Like former Chief Judge Prost, the Solicitor General appreciates that the Federal Circuit's decisions below "subverts the balance struck by Congress, creates significant uncertainty for FDA and generic manufacturers, and invites gamesmanship by brand-name manufacturers" (and the FDA does not have the expertise or responsibility for reviewing patent claims to address these concerns).  The structure of how the FDA has implemented this Congressional intent (by producing use codes obtained from the branded drugmakers) is ministerial, providing the needed information regarding use codes entered in the Orange Book and not independently vetting them.  But in this role it is the brand-name drug manufacturers that submit the use codes, and the Solicitor General exhorts the Court that "[t]he section viii pathway cannot function as designed unless FDA and generic manufacturers can rely on brand-name manufacturers' representations to the agency" regarding, inter alia, what parts of the brand-name indications are omitted in the carveout.  The continuing responsibility resides in the brand-name drugmaker to ensure that the indications in its label accurately reflect those protected by Orange Book-listed patents and any inaccuracies found in the label can be corrected by the NDA holder (none of which GSK did in this case, the Solicitor General reminds the Court).

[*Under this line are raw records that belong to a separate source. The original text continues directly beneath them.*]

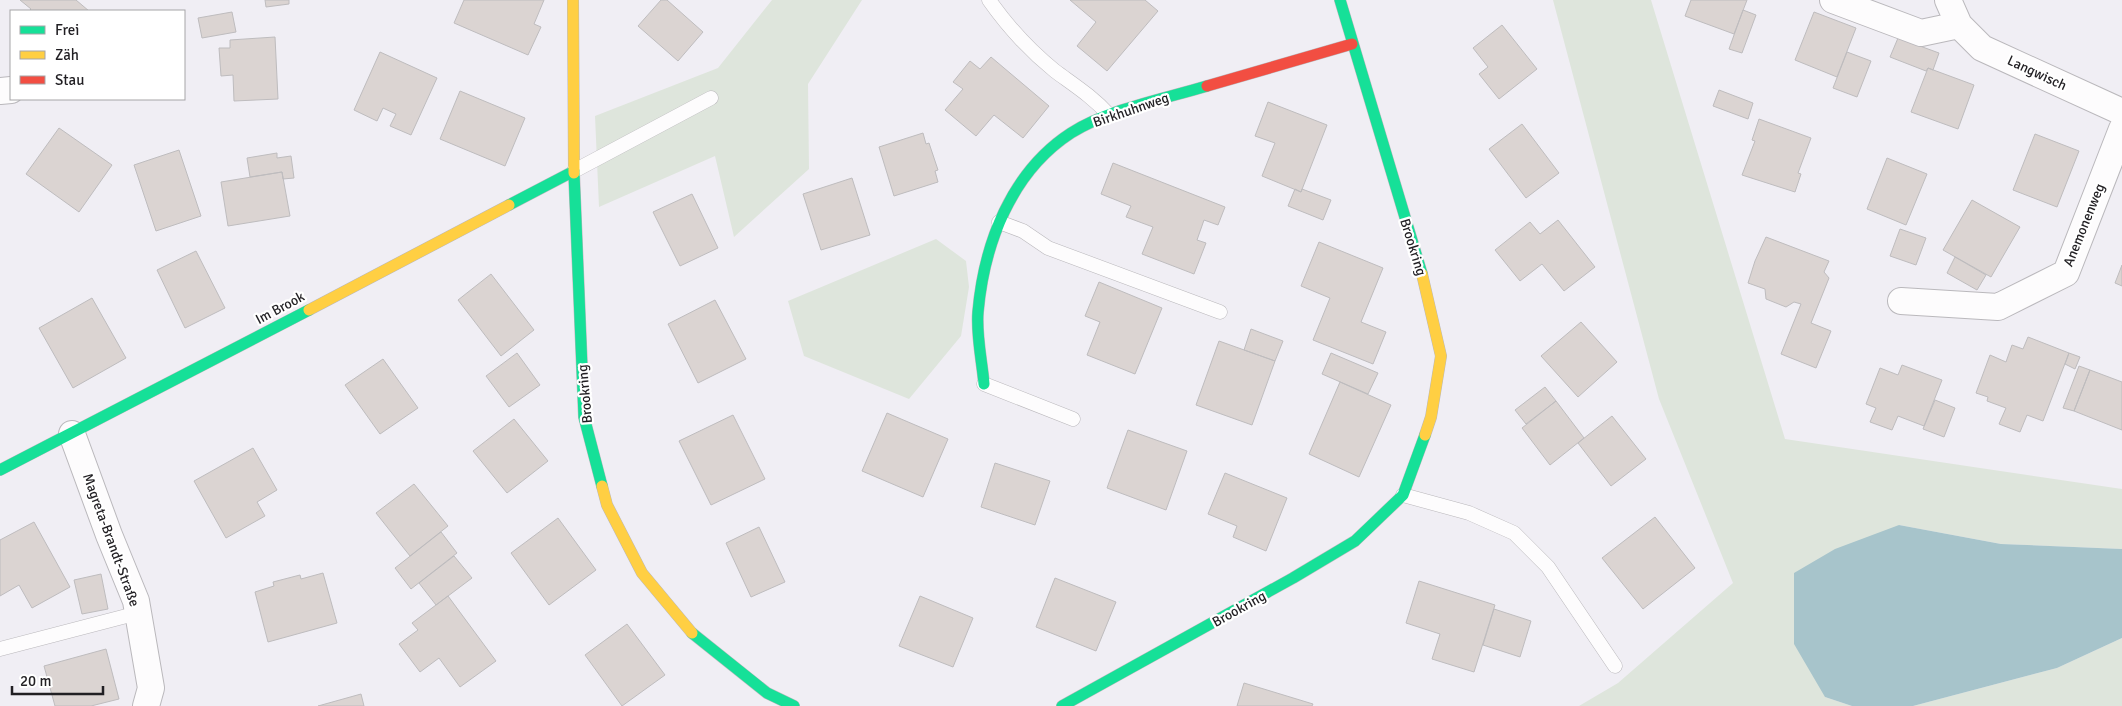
<svg xmlns="http://www.w3.org/2000/svg" width="2122" height="706" font-family="Signika,sans-serif">
<style>
.green{fill:#dee5dc}
.water{fill:#a7c4cb}
.building{fill:#dbd4d2;stroke:#bebcbe}
.lines{fill:none;stroke-linecap:round;stroke-linejoin:round}
.lane-casing{stroke:#bab8bc;stroke-width:15}
.street-casing{stroke:#bab8bc;stroke-width:28}
.fast-casing{stroke:#bab8bc;stroke-width:12}
.slow-casing{stroke:#bab8bc;stroke-width:12}
.jam-casing{stroke:#bab8bc;stroke-width:12}
.lane{stroke:#fdfcfd;stroke-width:14}
.street{stroke:#fdfcfd;stroke-width:26}
.fast{stroke:#16e098;stroke-width:11}
.slow{stroke:#ffcf43;stroke-width:11}
.jam{stroke:#f24e42;stroke-width:11}
.labels{text-anchor:middle;dominant-baseline:central;stroke-width:4.5;stroke-linejoin:round;paint-order:stroke}
.street-label{font-size:14px;fill:#211f23;stroke:#fff}
</style>
<rect width="100%" height="100%" fill="#f0eef4"/>
<!-- green -->
<path class="green" d="M772 0H862L808 84 809 169 734 237 715 156 599 207 595 116 718 68Z
M1553 0H1651L1785 439 2122 489V549L2001 544 1899 525 1825 697 1852 706H1579L1618 683 1733 583 1659 399Z
M936 239 966 261 969 287 961 336 909 399 804 356 788 301Z
M2122 638V706H1913L2057 668Z"/>
<!-- water -->
<path class="water" d="M1899 525 2001 544 2122 549V638L2057 668 1913 706H1852L1825 697 1794 644V573L1835 549Z"/>
<!-- building -->
<path class="building" d="M20 0H76L89 11H29L31 9Z
M265 0H289V4L266 7Z
M464 0H544L534 24 541 27 528 55 454 23Z
M661 0H667L703 32 678 61 638 26Z
M1070 0H1145L1158 11 1107 71 1077 46 1096 22Z
M1691 0H1747L1734 34 1685 16Z
M1743 10 1756 15 1742 53 1729 49Z
M232 12 236 32 202 38 198 18Z
M1814 12 1856 28 1837 77 1795 60Z
M1502 25 1537 69 1499 99 1479 74 1488 67 1473 48Z
M275 37 278 99 234 101 233 75 221 76 219 48H230V40Z
M1898 38 1939 53 1933 70 1928 68 1926 71 1890 57Z
M380 52 437 78 411 135 390 126 396 114 383 108 377 121 354 110Z
M1847 52 1871 61 1857 97 1833 88Z
M991 57 1049 106 1023 138 994 115 976 136 945 110 963 89 953 82 970 61 980 69Z
M1928 68 1974 85 1958 129 1911 112Z
M1719 90 1753 103 1748 119 1713 106Z
M460 91 525 118 505 166 440 139Z
M1268 102 1327 125 1301 192 1262 176 1275 143 1255 136Z
M1759 119 1811 138 1798 173 1801 174 1795 192 1742 175 1755 141 1752 140Z
M1522 124 1559 173 1526 198 1489 149Z
M59 128 112 165 79 212 26 174Z
M923 133 926 144 929 143 938 170 935 171 938 182 894 196 879 147Z
M2035 134 2079 151 2057 207 2013 190Z
M179 150 201 216 156 231 134 165Z
M277 153V158L291 156 294 178 283 179 282 172 250 177 247 158Z
M1887 158 1927 174 1906 225 1867 209Z
M1113 163 1225 207 1218 225 1204 220 1197 240 1206 243 1194 274 1142 254 1153 227 1126 217 1131 206 1101 194Z
M282 172 290 216 228 226 221 182Z
M852 178 870 235 821 250 803 194Z
M1295 189 1301 192 1302 189 1331 200 1323 220 1288 206Z
M692 194 718 248 680 266 653 212Z
M1972 200 2020 227 1991 277 1943 250Z
M1558 220 1595 267 1564 291 1542 264 1520 281 1495 250 1530 222 1540 234Z
M1900 229 1926 238 1916 265 1890 256Z
M1766 237 1829 261 1824 272 1829 278 1811 323 1831 331 1816 368 1781 354 1801 304 1794 302 1786 307 1766 299 1765 289 1748 283 1755 261Z
M1319 242 1383 268 1361 322 1386 332 1373 364 1313 340 1330 298 1301 286Z
M196 251 225 308 185 328 157 270Z
M1955 257 1986 275 1977 290 1947 273Z
M2122 265V286L2115 283Z
M491 274 534 330 501 356 458 300Z
M1099 282 1162 308 1135 374 1087 355 1100 322 1085 316Z
M92 298 126 358 73 388 39 328Z
M715 300 746 359 698 383 668 324Z
M1581 322 1617 362 1578 397 1541 356Z
M1251 329 1283 341 1275 361 1244 350Z
M2028 337 2069 353 2043 421 2027 415 2020 432 1999 424 2006 408 1987 401 1988 397 1976 393 1990 355 2006 362 2012 345 2023 349Z
M1219 341 1275 361 1252 425 1196 405Z
M517 353 540 385 509 407 486 376Z
M1331 353 1378 373 1368 394 1322 374Z
M2069 353 2080 357 2075 369 2065 364Z
M383 359 418 408 380 434 345 385Z
M1902 365 1942 380 1924 426 1898 416 1892 430 1870 422 1876 408 1866 404 1880 368 1898 375Z
M2079 366 2090 370 2074 411 2063 408Z
M2090 370 2122 382V430L2074 411Z
M1340 382 1391 405 1359 477 1309 454Z
M1545 387 1556 401 1526 424 1515 410Z
M1935 400 1955 408 1944 437 1923 429Z
M1556 401 1584 438 1550 465 1522 428Z
M887 413 948 439 923 497 862 471Z
M733 415 765 479 711 505 679 441Z
M1612 416 1646 459 1611 486 1578 443Z
M514 419 548 461 507 493 473 451Z
M1128 430 1187 451 1166 510 1107 488Z
M253 448 277 490 257 502 265 516 226 538 194 481Z
M995 463 1050 481 1035 525 981 507Z
M1225 473 1287 498 1266 551 1233 537 1237 526 1208 514Z
M414 484 448 526 410 556 376 513Z
M1655 517 1695 568 1643 609 1602 558Z
M558 518 596 570 549 605 511 553Z
M34 522 70 587 32 608 19 585 0 596V540Z
M759 527 785 582 751 597 726 543Z
M441 532 457 553 411 589 395 568Z
M454 556 472 578 436 605 419 583Z
M323 573 337 623 268 642 255 592 274 586 273 582 300 575 301 579Z
M101 574 108 609 82 614 74 580Z
M1055 578 1116 602 1096 651 1036 627Z
M1419 581 1495 605 1474 672 1432 659 1440 634 1406 623Z
M448 596 496 661 460 687 439 658 420 672 399 644 418 630 412 623Z
M920 596 973 618 953 667 899 646Z
M1494 609 1531 621 1520 657 1483 645Z
M627 624 665 675 622 706 585 655Z
M106 649 119 699 91 706H55L44 666Z
M1244 683 1313 704 1312 706H1237Z
M361 694 364 706H318Z"/>
<g class="lines">
<defs>
<path id="lane" d="M989 0C1008 27 1029 50 1055 71 1074 85 1093 97 1109 115
M574 171 711 98
M999 222 1023 231 1048 248 1220 312
M984 384 1073 419
M1403 495 1469 513 1514 533 1548 567 1615 666
M0 649 138 613"/>
<path id="street" d="M1833 0 1921 33 1959 25
M1948 0 1959 25 1982 48 2122 112
M0 91 11 90
M1901 301 1998 307 2066 273 2122 129
M72 434 109 535 136 601 151 688 146 706"/>
<path id="fast" d="M1340 0 1422 274
M574 173 584 417 602 486
M509 205 574 171
M984 384C982 361 976 335 978 312 984 244 1011 172 1071 133 1109 109 1164 99 1207 86
M0 470 309 310
M692 633 767 693 794 706
M1062 706 1293 578 1355 541 1403 495 1425 435"/>
<path id="slow" d="M573 0 574 173
M1422 274 1441 356 1431 417 1425 435
M309 310 509 205
M602 486 607 505 642 573 692 633"/>
<path id="jam" d="M1207 86 1352 44"/>
</defs>
<!-- lane casing -->
<use href="#lane" class="lane-casing"/>
<!-- street casing -->
<use href="#street" class="street-casing"/>
<!-- fast casing -->
<use href="#fast" class="fast-casing"/>
<!-- slow casing -->
<use href="#slow" class="slow-casing"/>
<!-- jam casing -->
<use href="#jam" class="jam-casing"/>
<!-- lane -->
<use href="#lane" class="lane"/>
<!-- street -->
<use href="#street" class="street"/>
<!-- fast -->
<use href="#fast" class="fast"/>
<!-- slow -->
<use href="#slow" class="slow"/>
<!-- jam -->
<use href="#jam" class="jam"/>
</g>
<g class="labels">
<!-- street labels -->
<g class="street-label">
<text transform="translate(2037 73) rotate(25)">Langwisch</text>
<text transform="translate(1131 110) rotate(-19)">Birkhuhnweg</text>
<text transform="translate(2084 225) rotate(-68)">Anemonenweg</text>
<text transform="translate(1413 247) rotate(73)">Brookring</text>
<text transform="translate(280 308) rotate(-28)">Im Brook</text>
<text transform="translate(585 394) rotate(-95)">Brookring</text>
<text transform="translate(111 540) rotate(70)">Magreta-Brandt-Straße</text>
<text transform="translate(1239 609) rotate(-29)">Brookring</text>
</g>
</g>
<!-- legend -->
<rect x="10" y="10" width="175" height="90" fill="#ffffff" stroke="#a6a5a7"/>
<rect x="20" y="26" width="25" height="8" fill="#16e098" stroke="#a6a5a7"/>
<text x="55" y="35" font-size="15" fill="#211f23">Frei</text>
<rect x="20" y="51" width="25" height="8" fill="#ffcf43" stroke="#a6a5a7"/>
<text x="55" y="60" font-size="15" fill="#211f23">Zäh</text>
<rect x="20" y="76" width="25" height="8" fill="#f24e42" stroke="#a6a5a7"/>
<text x="55" y="85" font-size="15" fill="#211f23">Stau</text>
<!-- scale -->
<path d="M12 686v8h91v-8" fill="none" stroke="#211f23" stroke-width="2.5"/>
<text x="20" y="686" font-size="15" fill="#211f23" stroke="#ffffff" stroke-width="4" paint-order="stroke">20 m</text>
</svg>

The Solicitor General's brief also sets forth its apprehension of the harm to "competition and consumers" that could be occasioned by deigning not to grant certiorari.  These include that the Section viii carveout procedural pathway is "an integral component of a complex statutory scheme designed to encourage market entry by generic-drug manufacturers 'as soon as patents allow,'" citing Caraco Pharm. Labs., Ltd. v. Novo Nordisk A/S, 566 U.S. 399, 405 (2012).  The brief also cites economic statistics, including savings of more than $50 million during the first 12 months of generic sales (at over 75% price reductions) and that "first generic" approvals "often" have carved-out labels.  Another aspect is time -- the brief notes that Section viii carve-outs have "permitted generic drugs to be approved for sale an average of three years before the relevant method-of-use patents expired."  The Federal Circuit's decisions below threaten to reduce such benefits, the Solicitor General argues in this brief.

Finally, the government asserts that this case is a "suitable vehicle" for the Court to consider the proper relationship between the skinny label pathway, generic drug maker behavior, and inducement of infringement liability.  The Solicitor General contends that the "interlocutory" nature of the decision below, being on remand to consider whether equitable estoppel provides a defense, will not diminish the broader harm to competition posed by the Federal Circuit's decisions.  And the government disagrees with Respondent GlaxoSmithKline that changes to the statute have made the Court's review unwarranted because those "clarifying revisions" did not "fundamentally alter the regulatory scheme, which has always placed the onus on the brand-name manufacturer—not FDA or generic competitors—to identify accurately any methods of use claimed by a patent."  Finally, the relatively specific factual bases for the Federal Circuit's decisions below should not alter the fundamental issue, the government asserts, that "the potential for inducement liability in these circumstances may significantly deter use of the section viii pathway, even if such liability is rarely imposed" (emphasis in brief).  Agreeing again with former Chief Judge Prost, in future "[i]f petitioner's carved-out labeling supports a finding of intent to induce infringement [in this case], the section viii pathway will be seriously jeopardized."